> _Available data_
*** Block opens ***

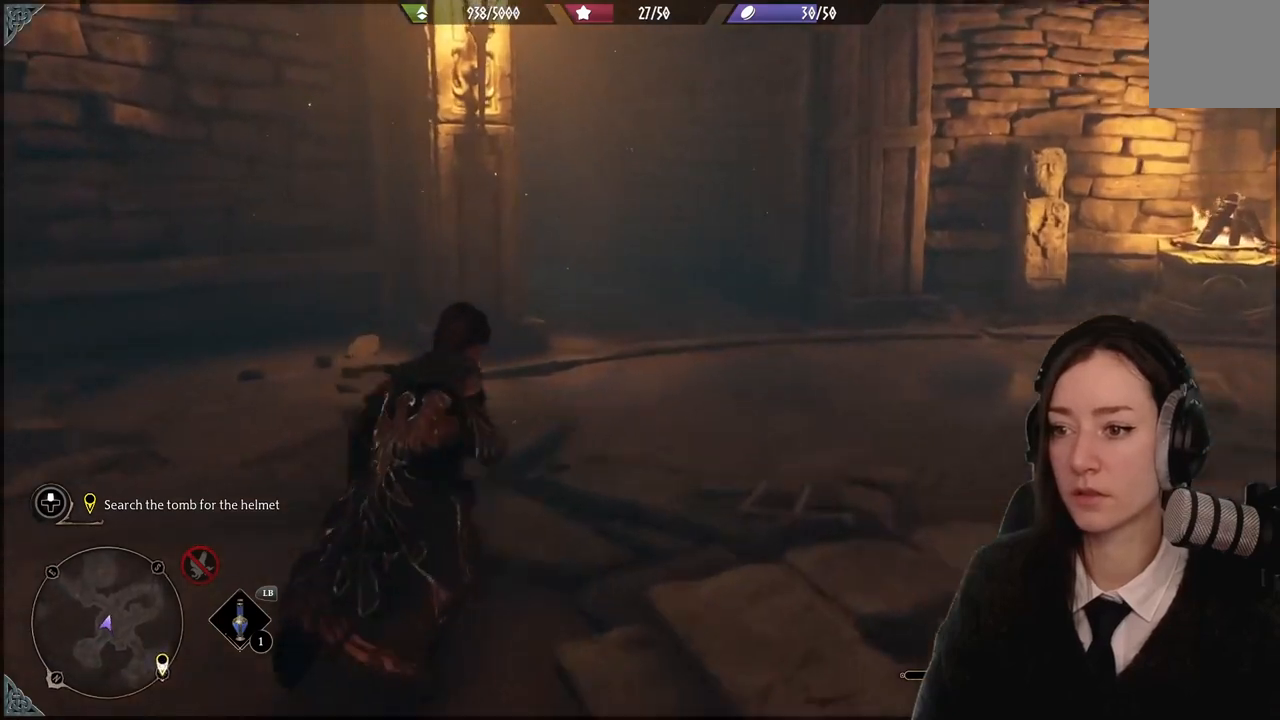
{"dt_ms": 501, "buttons": [], "left_stick": "up", "right_stick": "left", "events": [[167, "right_stick", "center"], [301, "right_stick", "left"], [368, "left_stick", "up"]]}
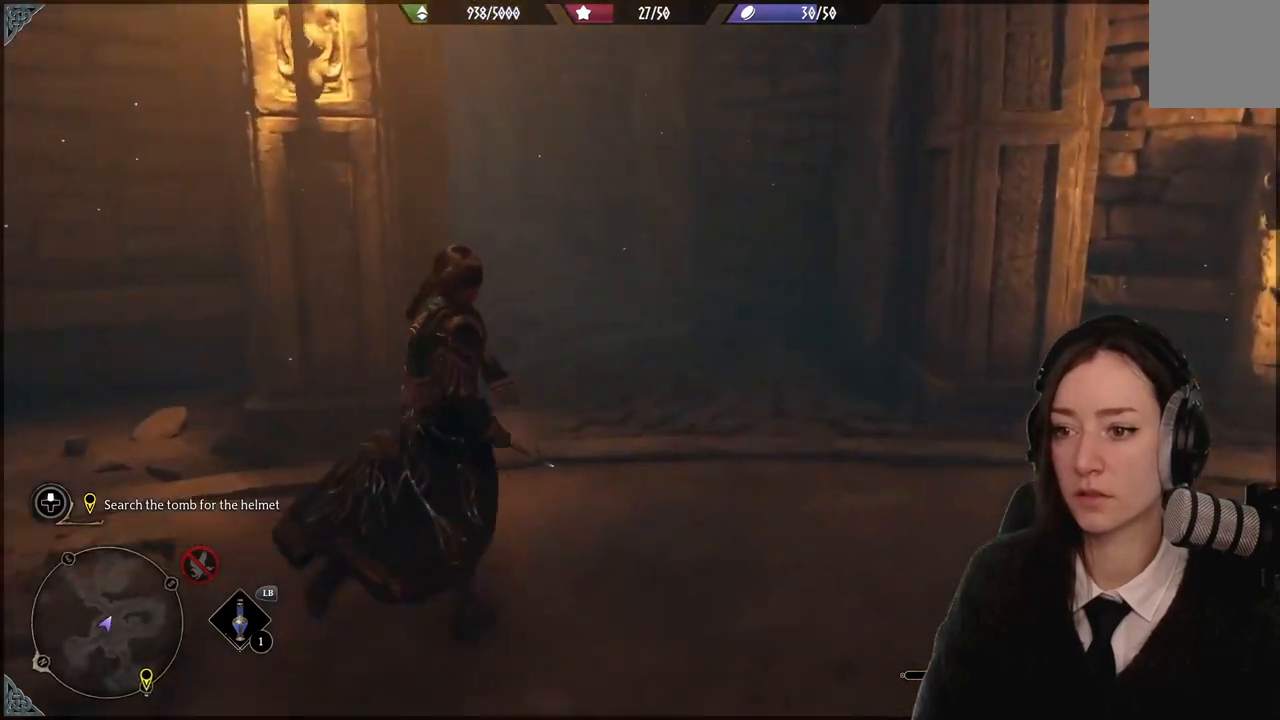
{"dt_ms": 501, "buttons": [], "left_stick": "up", "right_stick": "center", "events": [[267, "right_stick", "center"]]}
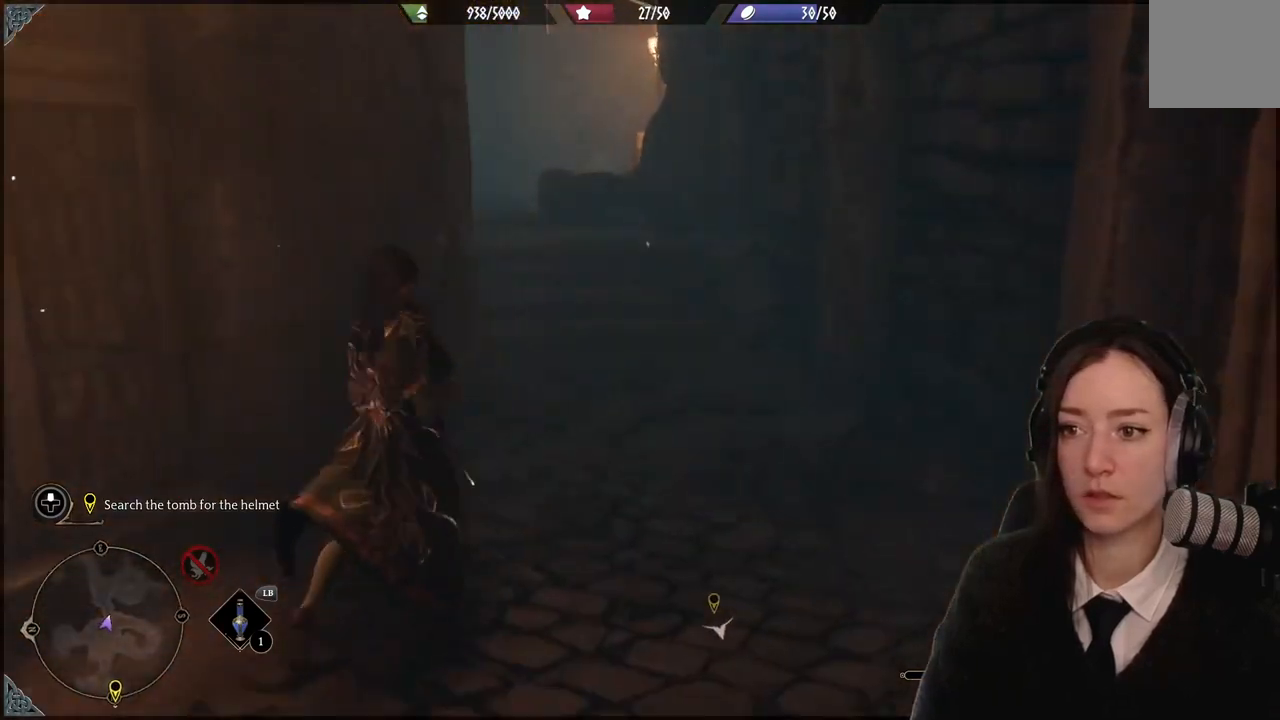
{"dt_ms": 500, "buttons": [], "left_stick": "up", "right_stick": "center", "events": [[133, "right_stick", "left"], [333, "right_stick", "center"]]}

*** Block closes ***

> _Problem statement_
If the material above contains pictures, exclude them from an otherwise exact transcription.

> _Solution below_
{"dt_ms": 501, "buttons": [], "left_stick": "up", "right_stick": "left", "events": [[167, "right_stick", "center"], [301, "right_stick", "left"], [368, "left_stick", "up"]]}
{"dt_ms": 501, "buttons": [], "left_stick": "up", "right_stick": "center", "events": [[267, "right_stick", "center"]]}
{"dt_ms": 500, "buttons": [], "left_stick": "up", "right_stick": "center", "events": [[133, "right_stick", "left"], [333, "right_stick", "center"]]}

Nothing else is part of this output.